The soaring temperature may not determine whether you give birth to a boy or a girl, but whether an insect would have a male or female offspring depends on the temperature.
A species of oophagous parasitoid (Trichogramma euproctidis) deliberately gave birth to more males when the temperature was hot, a new study showed.
“We know that climate affects the reproductive behaviour of insects.

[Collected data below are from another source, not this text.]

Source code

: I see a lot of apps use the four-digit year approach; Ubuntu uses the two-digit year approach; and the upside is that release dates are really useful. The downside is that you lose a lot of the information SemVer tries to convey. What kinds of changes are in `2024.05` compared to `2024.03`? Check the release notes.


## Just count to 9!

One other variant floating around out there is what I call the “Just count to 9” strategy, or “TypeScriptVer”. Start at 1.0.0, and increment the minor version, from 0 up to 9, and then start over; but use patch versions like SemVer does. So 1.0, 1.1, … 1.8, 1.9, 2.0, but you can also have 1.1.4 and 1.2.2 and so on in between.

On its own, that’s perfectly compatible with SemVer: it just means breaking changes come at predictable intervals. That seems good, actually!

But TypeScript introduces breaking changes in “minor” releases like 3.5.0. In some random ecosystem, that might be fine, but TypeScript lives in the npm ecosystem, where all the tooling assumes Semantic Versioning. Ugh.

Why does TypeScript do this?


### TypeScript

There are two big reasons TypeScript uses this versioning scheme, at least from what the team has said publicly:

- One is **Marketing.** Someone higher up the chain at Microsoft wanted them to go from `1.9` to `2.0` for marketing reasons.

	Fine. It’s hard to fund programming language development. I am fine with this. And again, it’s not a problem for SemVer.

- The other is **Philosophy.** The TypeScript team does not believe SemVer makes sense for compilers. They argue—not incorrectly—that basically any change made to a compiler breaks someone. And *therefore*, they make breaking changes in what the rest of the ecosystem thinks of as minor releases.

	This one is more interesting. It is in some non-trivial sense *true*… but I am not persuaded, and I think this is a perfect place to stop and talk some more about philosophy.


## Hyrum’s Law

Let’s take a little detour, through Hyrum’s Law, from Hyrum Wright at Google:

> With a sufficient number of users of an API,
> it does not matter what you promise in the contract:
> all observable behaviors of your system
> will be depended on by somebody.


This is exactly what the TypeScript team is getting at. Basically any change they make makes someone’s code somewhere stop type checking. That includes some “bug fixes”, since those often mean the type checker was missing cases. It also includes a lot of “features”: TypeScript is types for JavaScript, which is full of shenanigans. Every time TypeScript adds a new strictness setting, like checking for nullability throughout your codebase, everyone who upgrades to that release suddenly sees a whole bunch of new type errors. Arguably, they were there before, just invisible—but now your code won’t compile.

But we never clearly demonstrated the effects of climate change on sex allocation in parasitoids,” explained Joffrey Moiroux from the University of Montreal in Canada.

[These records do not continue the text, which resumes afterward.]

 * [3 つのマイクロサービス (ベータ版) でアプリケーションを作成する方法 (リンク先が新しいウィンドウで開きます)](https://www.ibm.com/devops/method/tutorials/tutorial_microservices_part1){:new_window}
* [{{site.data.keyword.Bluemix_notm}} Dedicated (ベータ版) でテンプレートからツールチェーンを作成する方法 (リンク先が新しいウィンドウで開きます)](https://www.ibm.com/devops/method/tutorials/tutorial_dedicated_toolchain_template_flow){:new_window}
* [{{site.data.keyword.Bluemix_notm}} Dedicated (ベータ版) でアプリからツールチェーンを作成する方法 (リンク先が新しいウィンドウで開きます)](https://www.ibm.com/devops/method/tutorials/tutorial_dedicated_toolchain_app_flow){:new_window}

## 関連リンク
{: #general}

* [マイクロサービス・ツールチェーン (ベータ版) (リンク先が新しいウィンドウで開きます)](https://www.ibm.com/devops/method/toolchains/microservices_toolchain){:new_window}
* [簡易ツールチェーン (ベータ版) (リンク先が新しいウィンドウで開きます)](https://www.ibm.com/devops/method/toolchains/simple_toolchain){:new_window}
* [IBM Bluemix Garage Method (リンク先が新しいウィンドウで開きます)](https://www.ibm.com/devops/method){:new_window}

Trichogramma euproctidis lays its eggs inside a host insect that would be consumed by the future larvae.
As in bees, wasps and ants, the gender determination of Trichogramma parasitoids is called “haplodiploid” where fertilised eggs produce female offspring, while unfertilised eggs produce male offspring.
"It is possible to predict whether the parasitoid will lay a son or daughter by observing the presence or absence of a pause in its abdominal contractions at the time of spawning," Moiroux noted.
A pause means the egg will be fertilised. Conversely, the absence of a pause means the egg will not be fertilised, he explained.
To know whether this particular behaviour is modified by climate, the researcher exposed female Trichogramma to three different temperatures: 34 degrees Celsius (high), 24 degrees Celsius (medium), and 14 degrees Celsius (low).
The study found that when it was hot, females deliberately produced more males than at medium temperature - at 34 degrees Celsius, the number of males produced increased by 80 percent.
The ability of Trichogramma to "programme" the sex of their offspring is compromised, however, when the temperature is cold, the researchers noted.
The study appeared in the journal Animal Behaviour.